On February 14, 2011 the Quebec Corporations Act (QCA) will come into force. As we have previously noted, the QCA introduces a shareholder right to file proposals for at vote at public company annual meetings for the first time. This right currently exists in the corporate statutes of all other jurisdictions in Canada.
As in those other jurisdictions, many of the specific rules that govern the filing of shareholder proposals are set out in the Regulations under the QCA. The draft Regulation Respecting Shareholder Proposals has been published by the government of Quebec, and it contains many provisions that are also found in the Regulations with respect to shareholder proposals under the Canada Business Corporations Act (CBCA).
Here are selected sections of the QCA draft Regulation that mirror those in force under the CBCA:
1. The shares of the company the filer must hold to submit a proposal: 1% of shares or shares with a market value of $2,000, held for at least 6 months prior to the date the shareholder files the proposal.
2. The maximum number of words in the proposal and supporting statement: 500.
3. The vote support of other shareholders that must be achieved in order to refile a proposal: 3% support to file a proposal again with the company within five years; 6% of votes in favour to file a proposal for a third time within five years from the first filing and 10% of votes ‘for’ to file the proposal for a fourth or fifth time within five years from the first filing.
4. The deadline for filing a shareholder proposal: 90 days before the expiry of 1 year after the date of the notice of meeting for the last annual meeting sent to shareholders.
This last provision, the filing deadline for shareholder proposals, is the only truly unfortunate import from the Regulations under the CBCA. The regulations under all other corporate statutes in Canada fix the filing deadline at a number of days prior to the 1 year anniversary of the date of the previous year’s shareholder meeting. The CBCA and draft QCA filing deadline provisions, thanks to the reference to the notice of meeting instead of the meeting date, are unnecessarily complicated in comparison.

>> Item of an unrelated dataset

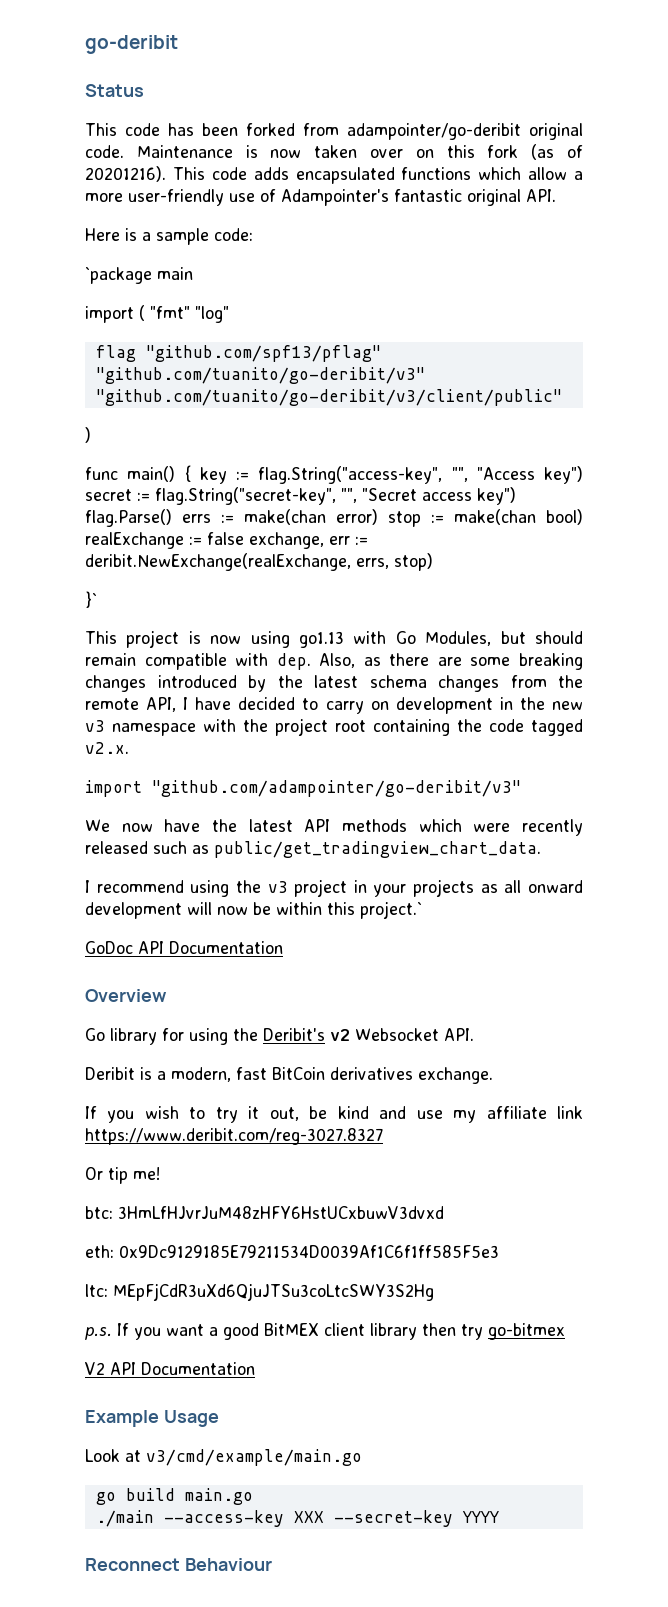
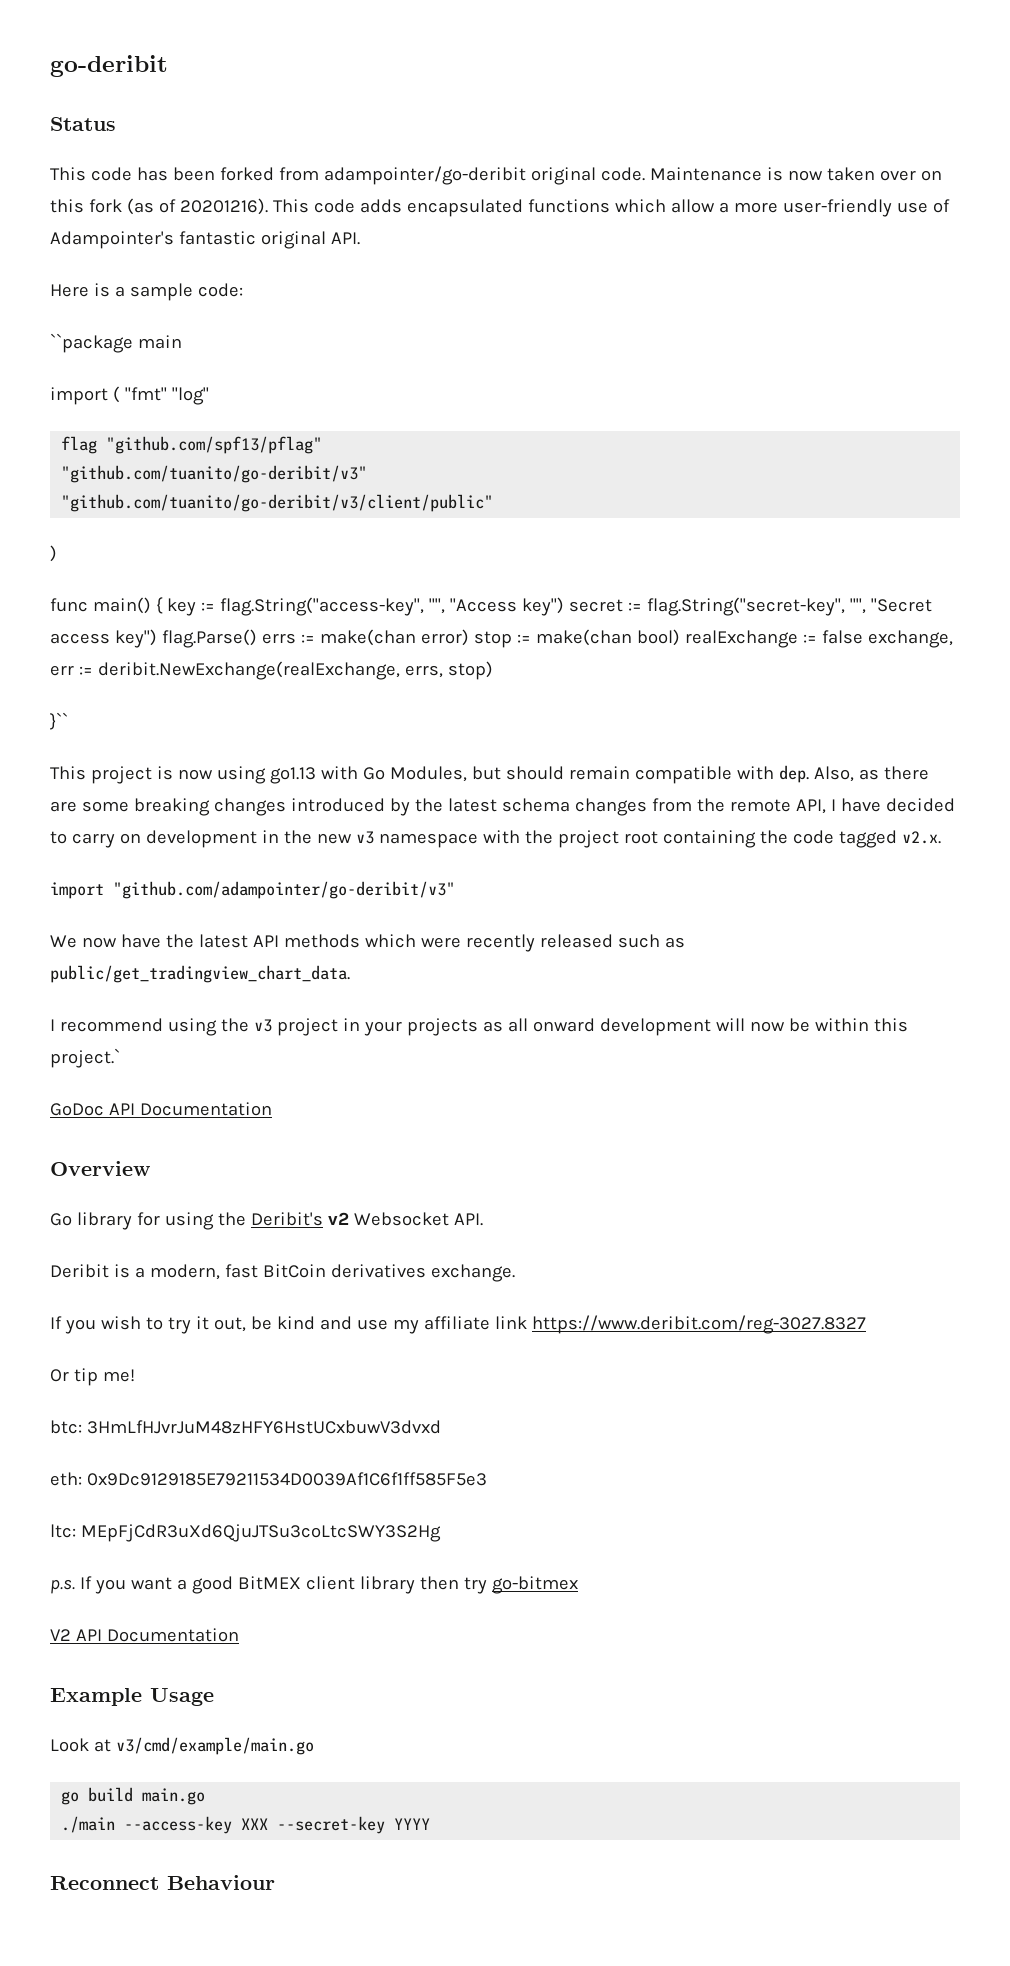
[85,267,152,284] `package -> [50,333,133,353] ``package
[85,591,97,608] }` -> [50,712,68,730] }``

Worthy of note for its uniqueness in Canada is Section 1 of the draft Regulation Respecting Shareholder Proposals: a shareholder may “not…present more than 5 proposals for a shareholders meeting.” Currently, there is no limitation on the number of proposals that a shareholder may file with a company in any other Canadian jurisdiction.
The rules of the Securities and Exchange Commission do impose a limit on the number of proposals that a shareholder may file at U. S. companies. SEC 14a-8(c) provides that “each shareholder may submit no more than one proposal to a company for a particular shareholders meeting”.
Now that we have a complete picture of how the shareholder proposal mechanism under the QCA, we find that from a shareholder perspective, it is both familiar and reasonable.
It will be a happy Valentine’s Day 2011 for active, engaged investors in companies that are incorporated under Quebec corporate law.